SELECTED TEXT -
**********
AQI thereafter became increasingly unpopular because of its targeting of Iraqi civilians, and open war developed between AQI and other Sunni groups. Bin Laden himself was said to regard the brutality of AQI’s video beheadings as counter-productive, and his commander, Zawahiri, had also criticised Zarqawi for recklessly squandering civilian sympathy and support. The US in 2007 began arming rival Sunni militias who agreed to fight AQI instead of the Americans (Guardian, 12 June 2007). This resulted in the ‘Anbar Awakening’ of Sunni counter-attacks, and by 2008 the ISI described itself as being in a state of ‘extraordinary crisis’.
With the withdrawal of US troops in 2009, AQI’s fortunes started to pick up again. They began blowing up government offices in a bid to destroy the Iraqi administration and sabotage the 2010 elections. But they hit problems again as communications with al-Qaeda in Pakistan were cut and, it was estimated, around 80 percent of their leadership were captured or blown up.
But like the mythical Hydra, AQI could grow heads as well as cut them off. The new leader, Abu Bakr al-Baghdadi, began recruiting Saddam Hussein’s former military staff, and thereafter pursued an energetic campaign of highly successful prison breaks to free veteran insurgents held at, among other places, the infamous Abu Ghraib prison.
And then, the Arab Spring fell upon Baghdadi like manna from heaven. Suddenly the regional strongmen who were able to contain and maintain regional stability fell or were in trouble. Baghdadi seized the moment and began planting ISI seeds in Syria which sprouted into the al-Nusra Front. This Syrian group, unlike ISI, was not interested in establishing caliphates but only in ousting Assad, and recruited its foreign fighters solely on this basis. In April 2013 Baghdadi announced, without consulting either al-Nusra or al-Qaeda, that al-Nusra and ISI were merging as the Islamic State of Iraq and Al-Sham (Isis or Isil). It was the equivalent of a hostile business merger, and the al-Nusra Front leader protested vociferously. Al-Qaeda promptly ruled against Baghdadi and ordered Isis to be disbanded. After months of argument, al-Qaeda got nowhere and severed all connections with Isis. After more months of internecine conflict, al-Qaeda resignedly told al-Nusra to stop fighting Isis. Elements of al-Nusra subsequently saw no option but to go over to Isis, as did parts of the Free Syrian Army, JMA and other anti-Assad groups. In June this year Isis declared itself a caliphate with Baghdadi as its caliph.
**********
MATERIAL PROVIDED -
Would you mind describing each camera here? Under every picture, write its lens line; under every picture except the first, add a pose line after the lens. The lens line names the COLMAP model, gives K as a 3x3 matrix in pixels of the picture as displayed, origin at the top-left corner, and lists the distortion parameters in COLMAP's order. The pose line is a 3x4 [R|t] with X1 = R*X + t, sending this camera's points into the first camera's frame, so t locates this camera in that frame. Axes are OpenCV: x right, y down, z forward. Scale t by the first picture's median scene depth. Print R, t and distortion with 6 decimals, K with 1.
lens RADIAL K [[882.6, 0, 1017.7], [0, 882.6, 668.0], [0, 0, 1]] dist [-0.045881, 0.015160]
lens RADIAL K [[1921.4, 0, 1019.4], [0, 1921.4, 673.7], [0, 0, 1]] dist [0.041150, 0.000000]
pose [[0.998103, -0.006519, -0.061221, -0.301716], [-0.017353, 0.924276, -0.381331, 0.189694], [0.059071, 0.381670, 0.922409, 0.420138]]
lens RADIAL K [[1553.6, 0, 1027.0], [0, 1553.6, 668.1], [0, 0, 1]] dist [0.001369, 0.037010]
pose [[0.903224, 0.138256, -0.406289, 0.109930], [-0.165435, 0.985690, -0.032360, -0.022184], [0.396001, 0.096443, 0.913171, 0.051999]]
**********
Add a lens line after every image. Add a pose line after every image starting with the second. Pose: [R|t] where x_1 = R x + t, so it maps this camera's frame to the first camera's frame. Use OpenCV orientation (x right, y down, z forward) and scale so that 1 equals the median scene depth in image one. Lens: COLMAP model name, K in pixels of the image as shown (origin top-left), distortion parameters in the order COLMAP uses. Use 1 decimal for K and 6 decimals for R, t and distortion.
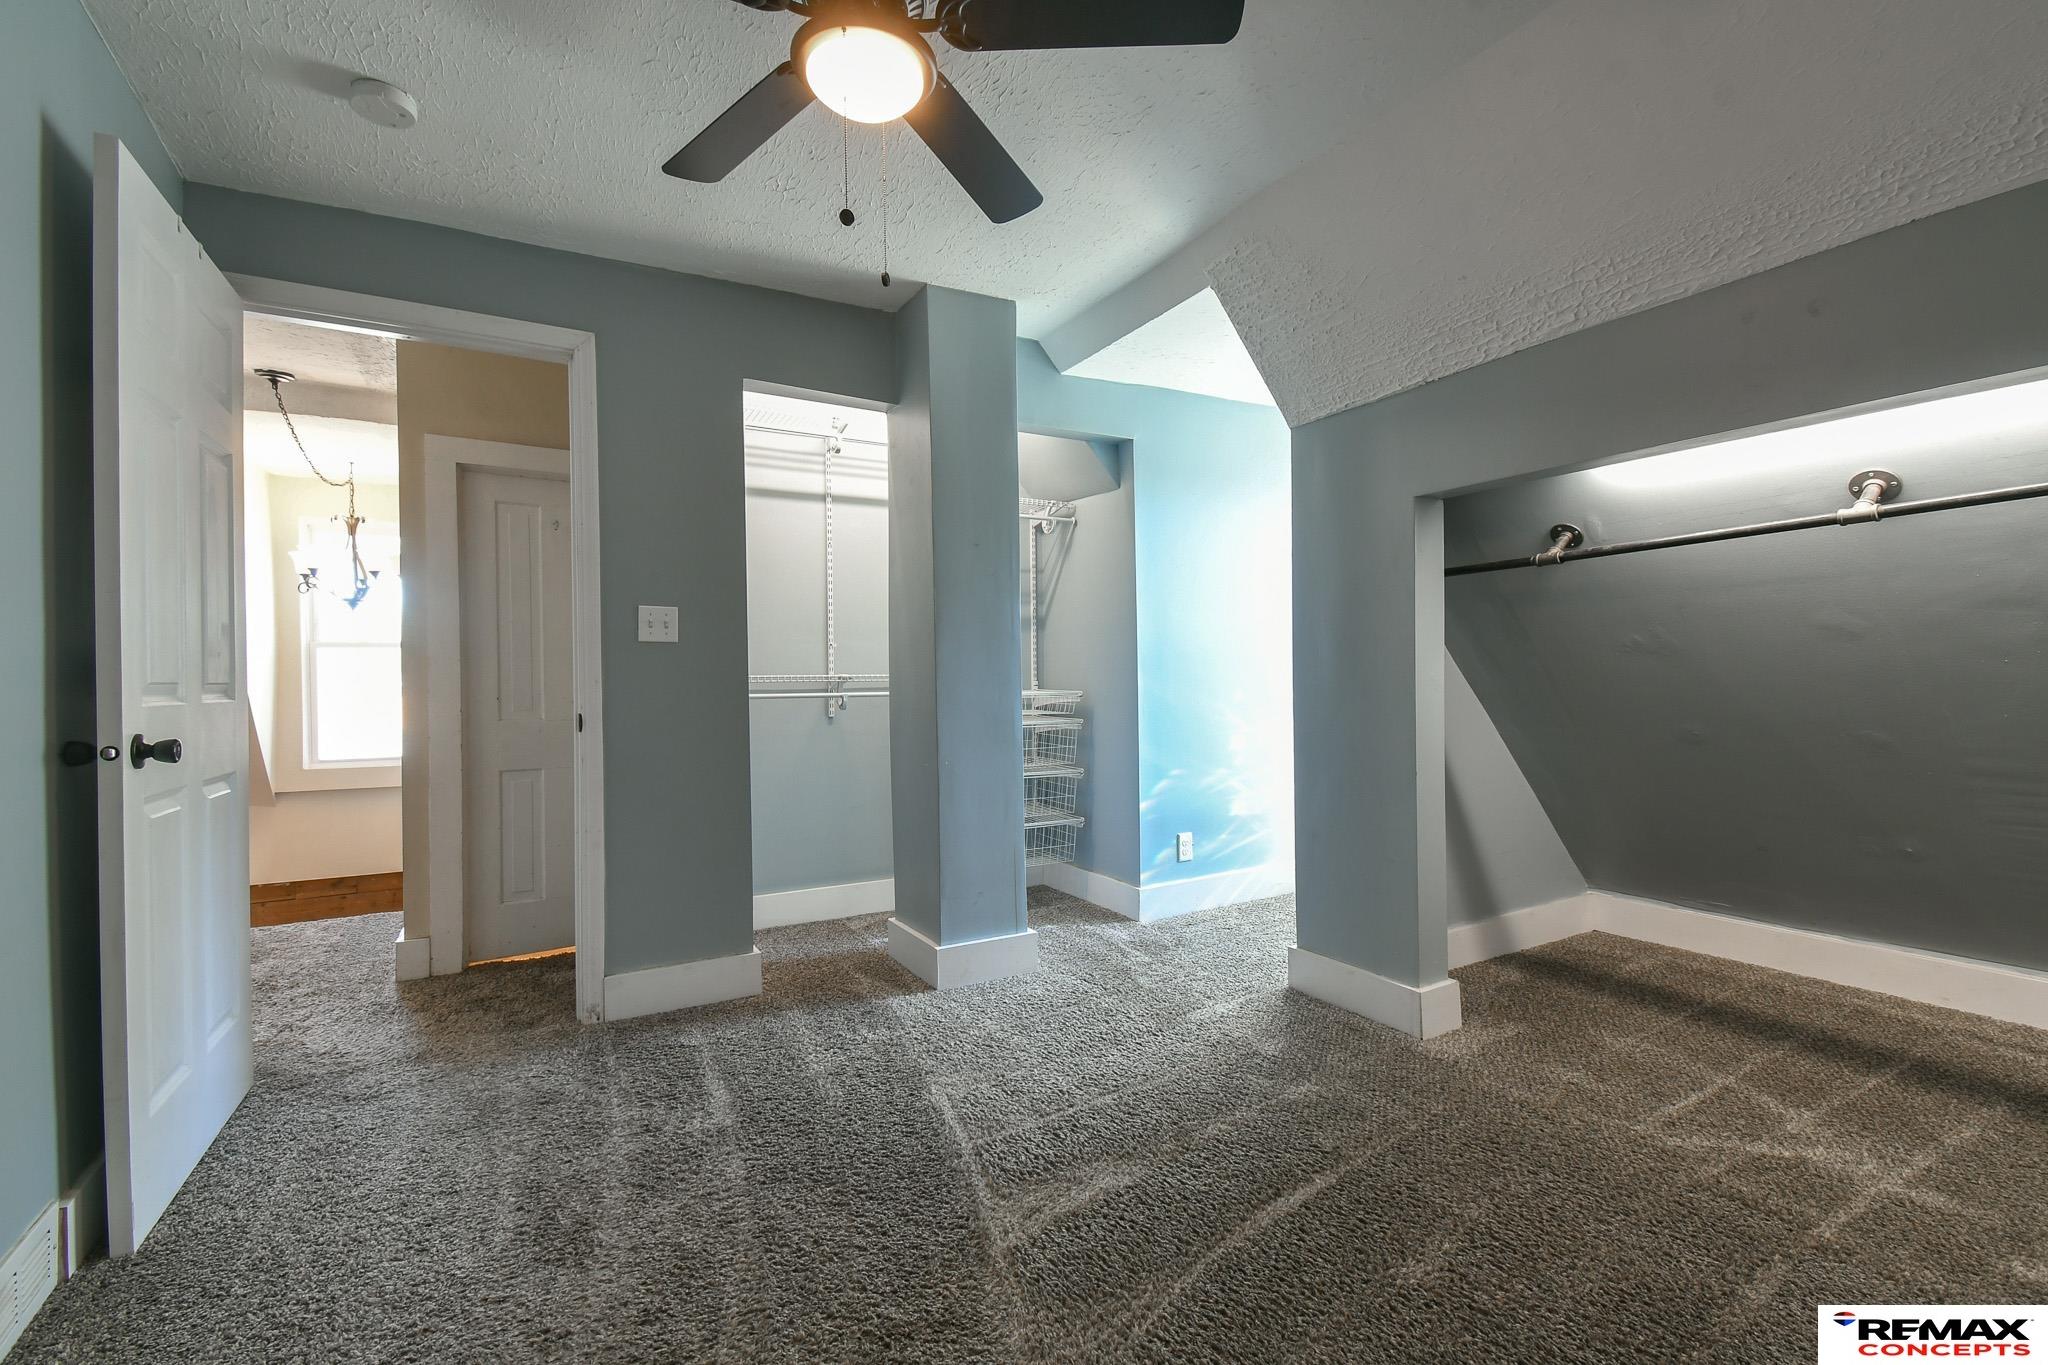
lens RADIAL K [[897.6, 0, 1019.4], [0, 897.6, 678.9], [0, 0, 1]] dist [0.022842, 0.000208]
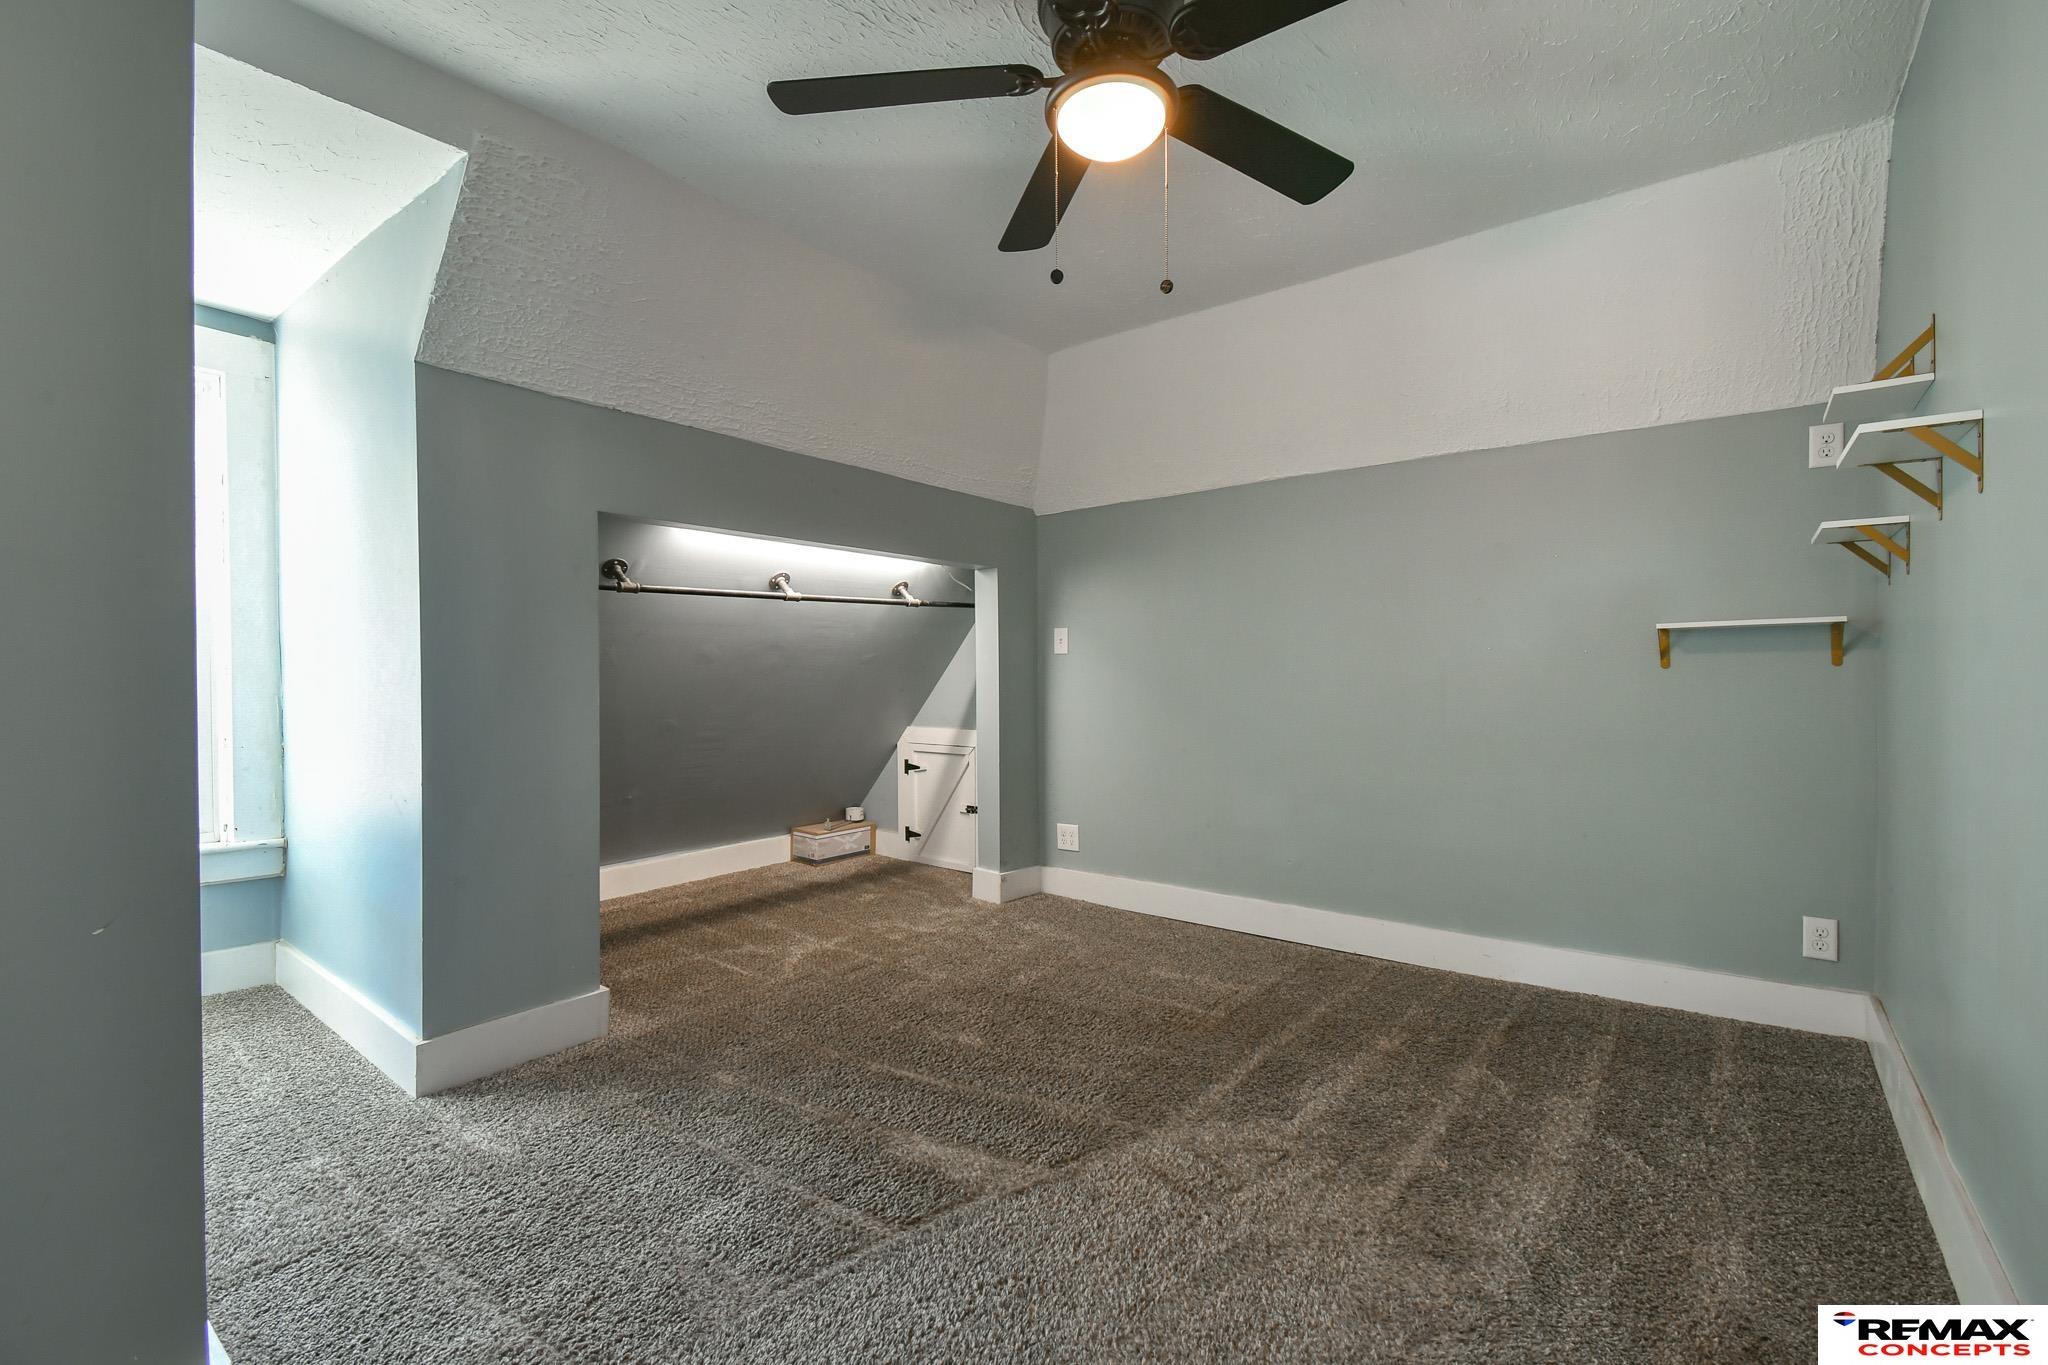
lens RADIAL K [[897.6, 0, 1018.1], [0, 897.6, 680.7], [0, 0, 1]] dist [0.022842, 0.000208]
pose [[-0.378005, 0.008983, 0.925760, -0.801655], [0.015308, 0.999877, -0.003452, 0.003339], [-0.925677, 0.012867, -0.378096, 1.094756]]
**********
SET OF TASKS -
1. Which people does the passage on al-Qaeda in Iraq mention by name? List every one.
2. In the passage on al-Qaeda in Iraq, when did Baghdadi announce that al-Nusra and ISI were merging?
3. Pick up the passage on al-Qaeda in Iraq after its final sentence and carry it forward.

RESULTS BY TASK -
1. Bin Laden, Zawahiri, Zarqawi, Abu Bakr al-Baghdadi, Saddam Hussein, Assad

2. April 2013

3.
The brutality of what followed has been of biblical proportions. The Islamic State rolled over Mosul and cleared out its bank vaults, while crucifying opponents and non-Sunni Muslims, eviscerating women and reputedly executing children and putting their heads on spikes on Mosul Park. The West has looked on aghast at the scale of the atrocities.
Despite its chilling barbarity the Islamic State seems to know what it’s doing. With an estimated fund of US$2m it is building all the infrastructure of a new state with efficiently-functioning public services and administrative and military control systems amid continued revenues from robbing banks, ransoming hostages and allegedly, selling captured Syrian energy supplies back to the Syrian government. It is noted for its unusually professional management of social media and even its harrowing beheading videos, clearly a key part of its conception of asymmetric warfare, are described as looking increasingly slick and well-produced. It employs if not ‘awe’ then certainly ‘shock’ in its campaign to subdue opposition and deter western and regional powers from intervening.
Some commentators speculate that the brutality is so excessive that the world’s Muslim communities will recoil from it, if they haven’t already done so, forcing IS towards moderating its behaviour in the future. But this is the legacy of the killer of Ken Bigley ten years ago, and they didn’t get where they are today by being moderate.
A recent edition of New Scientist (13 September) carried two articles that bear on the subject. In the first, Lifting the black mask, academics have been demanding access to US intelligence data as part of studies to establish the factors which go towards radicalising western-based jihadists. Some conclusions are already in, however, in particular that the idea of jihadists being ‘brainwashed’ by recruiters or radical imams is wrong. These young people who go to fight for Isis have simply absorbed and applied the views of their own circle of friends and family. Socialists say that capitalism, in oppressing workers everywhere, spontaneously assists the spread of socialist ideas. What we also have to acknowledge is that capitalism is also fostering a ‘dark rebellion’ which is, in many ways, the antithesis of everything that socialism stands for. Capitalism plays the same hateful pop song on an endless loop, while socialists aim to press Fast Forward, but there are also those who are keen to press Fast Rewind, all the way back to the Middle Ages.
The second article concerns a reappraisal of two notorious and now considered unethical psychology studies, which now suggests that acts of deliberate cruelty are not perpetrated as a matter of routine by ordinary people who are ‘just following orders’, an argument known as the Nuremberg Defence, but only by individuals who can be characterised as ‘committed’ believers.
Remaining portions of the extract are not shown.